文档正文 =>
────────

The Hypertext Transfer Protocol. The packets are returned with the format according to HttpPacket described in erlang:decode_packet/3. A socket in passive mode will return {ok, HttpPacket} from gen_tcp:recv while an active socket will send messages like {http, Socket, HttpPacket}.

Note that the packet type httph is not needed when reading from a socket.

{packet_size, Integer}(TCP/IP sockets)

Sets the max allowed length of the packet body. If the packet header indicates that the length of the packet is longer than the max allowed length, the packet is considered invalid. The same happens if the packet header is too big for the socket receive buffer.

{recbuf, Integer}

Gives the size of the receive buffer to use for the socket.

我把和接收緩衝區大小有關的引數都列出來了,結合inet_drv.c的程式碼:

#define INET_DEF_BUFFER     1460        /* default buffer size */
#define INET_MIN_BUFFER     1           /* internal min buffer */
 
#define TCP_MAX_PACKET_SIZE 0x4000000  /* 64 M */
 
 
/* LOPT is local options */
#define INET_LOPT_BUFFER      20  /* min buffer size hint */
 
typedef struct {
...
       unsigned int psize;         /* max packet size (TCP only?) */
...
       int   bufsz;                /* minimum buffer constraint */
...
} inet_descriptor;
 
typedef struct {
    inet_descriptor inet;       /* common data structure (DON'T MOVE) */
  ...
    int   i_bufsz;              /* current input buffer size (<= bufsz) */
    ErlDrvBinary* i_buf;        /* current binary buffer */
    char*         i_ptr;        /* current pos in buf */
    char*         i_ptr_start;  /* packet start pos in buf */
    int           i_remain;     /* remaining chars to read */
   ...
} tcp_descriptor;
 
 
static int inet_set_opts(inet_descriptor* desc, char* ptr, int len)
{
...
        case INET_LOPT_BUFFER:
            DEBUGF(("inet_set_opts(%ld): s=%d, BUFFER=%d\r\n",
                    (long)desc->port, desc->s, ival));
            if (ival < INET_MIN_BUFFER) ival = INET_MIN_BUFFER;
            desc->bufsz = ival;
            continue;
...
    if (type == SO_RCVBUF) {
            /* make sure we have desc->bufsz >= SO_RCVBUF */
            if (ival > desc->bufsz)
                desc->bufsz = ival;
        }
...
        case INET_LOPT_PACKET_SIZE:
            DEBUGF(("inet_set_opts(%ld): s=%d, PACKET_SIZE=%d\r\n",
                    (long)desc->port, desc->s, ival));
            desc->psize = (unsigned int)ival;
            continue;
...

────────

数据记录 =>
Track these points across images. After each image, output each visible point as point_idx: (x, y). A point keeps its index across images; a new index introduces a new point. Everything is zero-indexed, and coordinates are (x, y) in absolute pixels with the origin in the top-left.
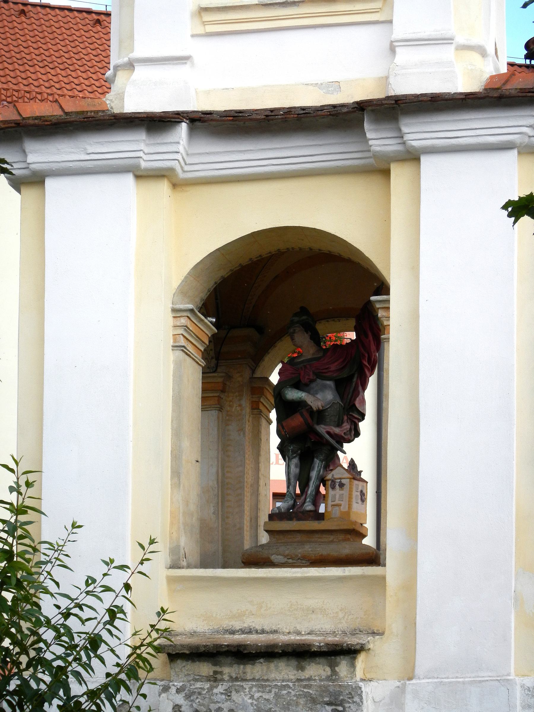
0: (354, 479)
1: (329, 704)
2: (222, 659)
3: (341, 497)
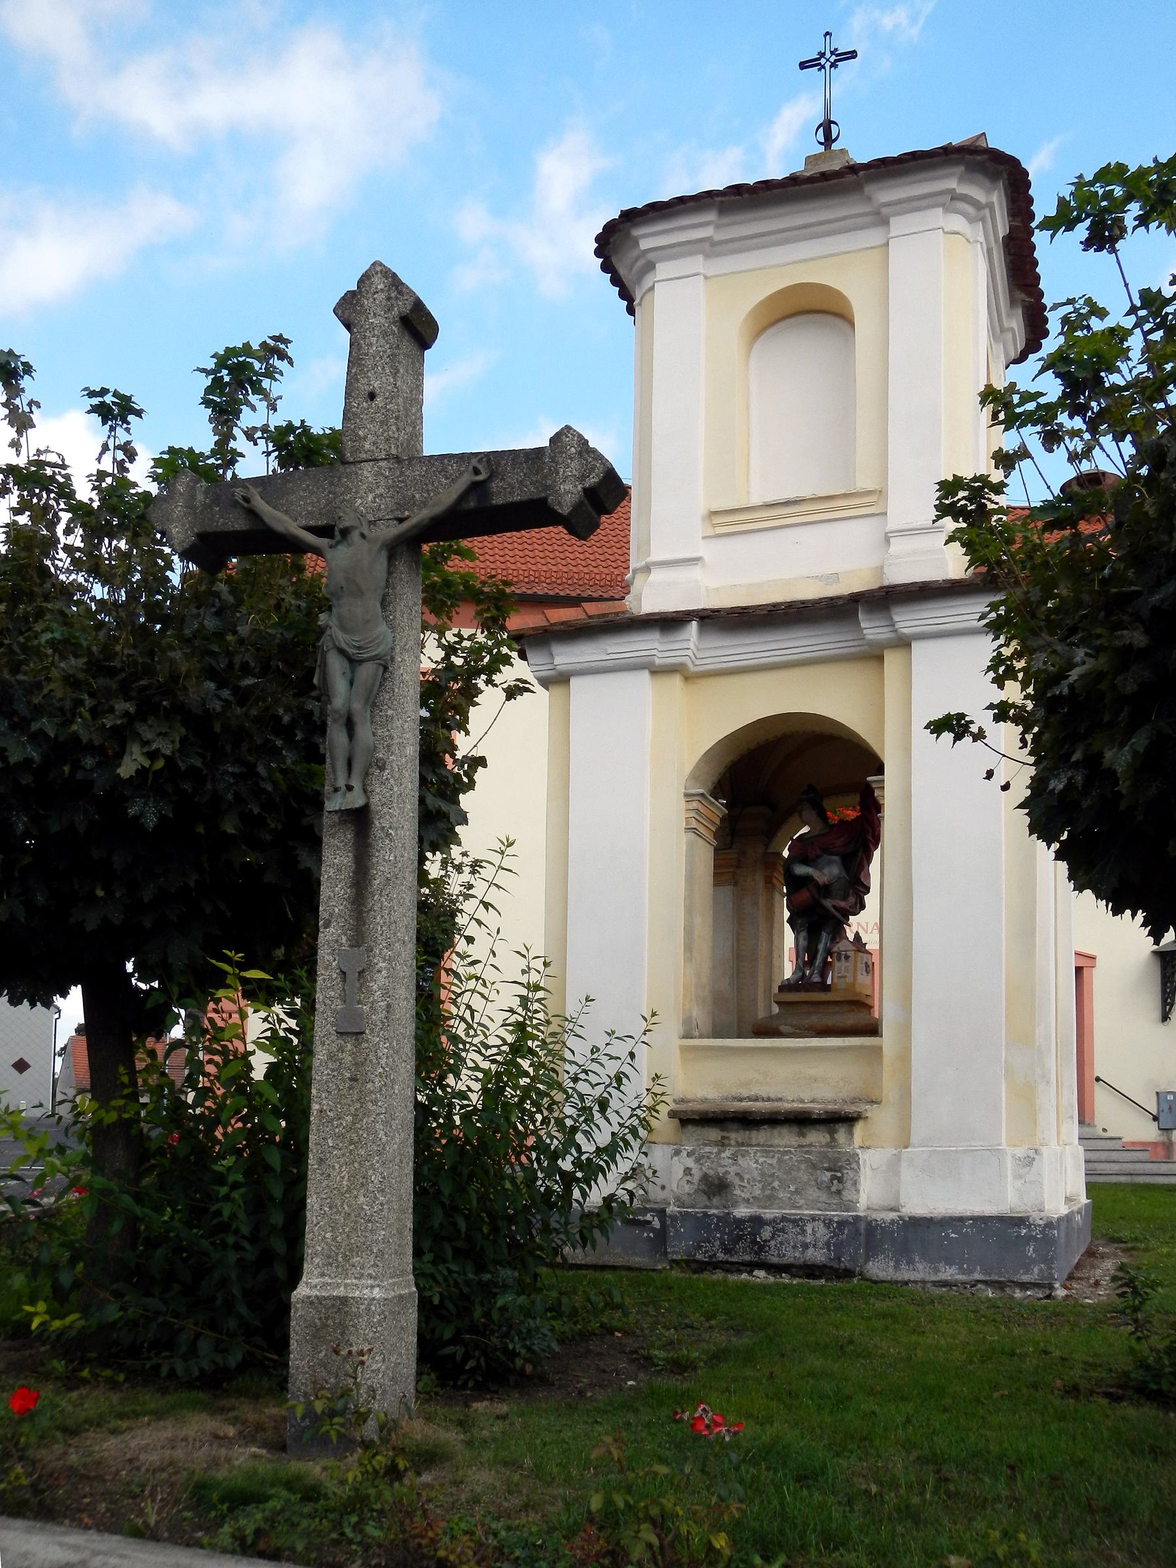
0: (859, 951)
1: (828, 1170)
2: (730, 1125)
3: (847, 969)
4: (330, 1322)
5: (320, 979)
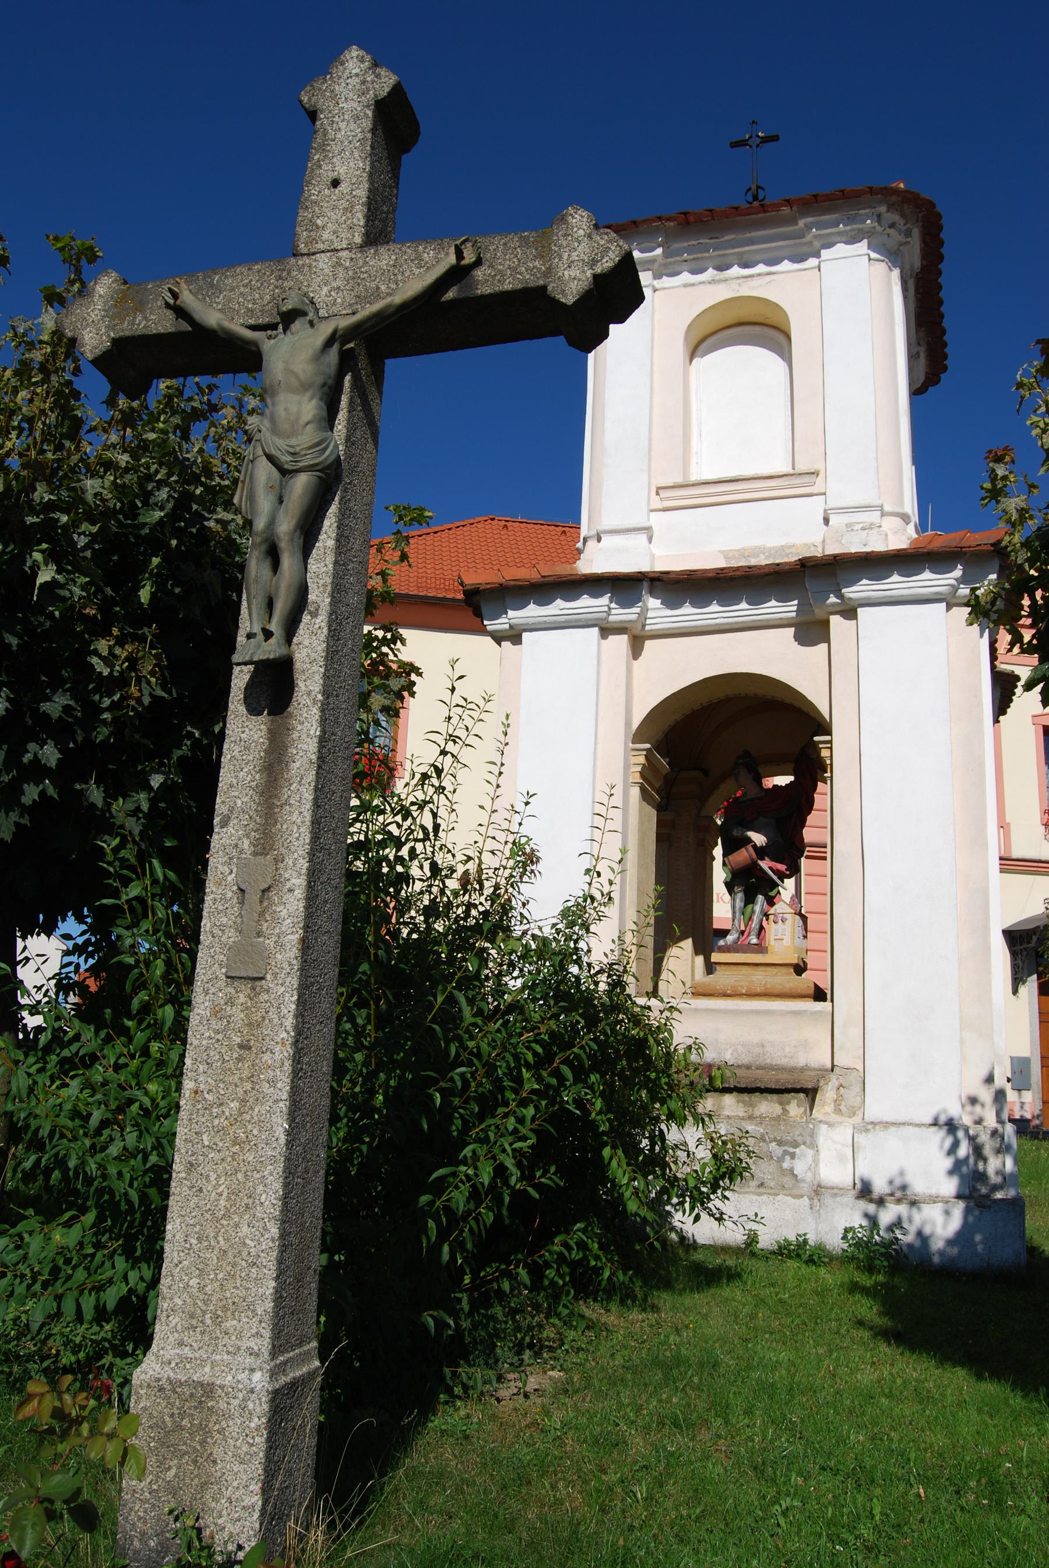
4: (185, 1422)
5: (208, 899)
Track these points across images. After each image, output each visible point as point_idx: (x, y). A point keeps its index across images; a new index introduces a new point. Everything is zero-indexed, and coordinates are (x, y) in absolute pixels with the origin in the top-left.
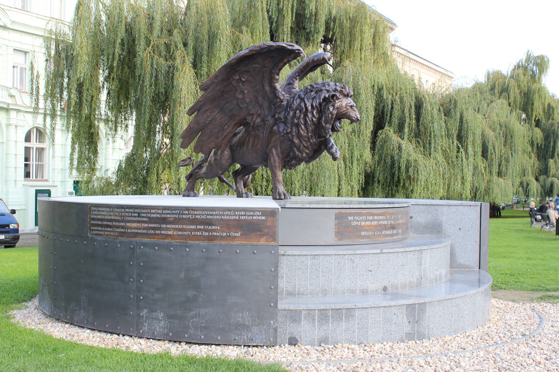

────────

简短题目 A => 把文档正文中以"Sets the max allowed length"开头的段落改写成要点列表,保留其主要事实。
简短题目 B => 文档正文的 inet_set_opts 代码在处理 SO_RCVBUF 时,若 ival 大于 desc->bufsz,就把 desc->bufsz 设为 ival。请用一到三句话说明这样做的原因。
这里的数据与作答无关。

详细解答 A =>
- 该选项设置数据包主体允许的最大长度。
- 如果包头表明数据包长度超过这个最大长度,该数据包被视为无效。
- 如果包头大到超出套接字接收缓冲区,该数据包同样被视为无效。

详细解答 B => 代码注释说明,这是为了保证 desc->bufsz 不小于 SO_RCVBUF 的值。因此,一旦新设置的接收缓冲区大小超过当前的 bufsz,就要把 bufsz 提高到这个值。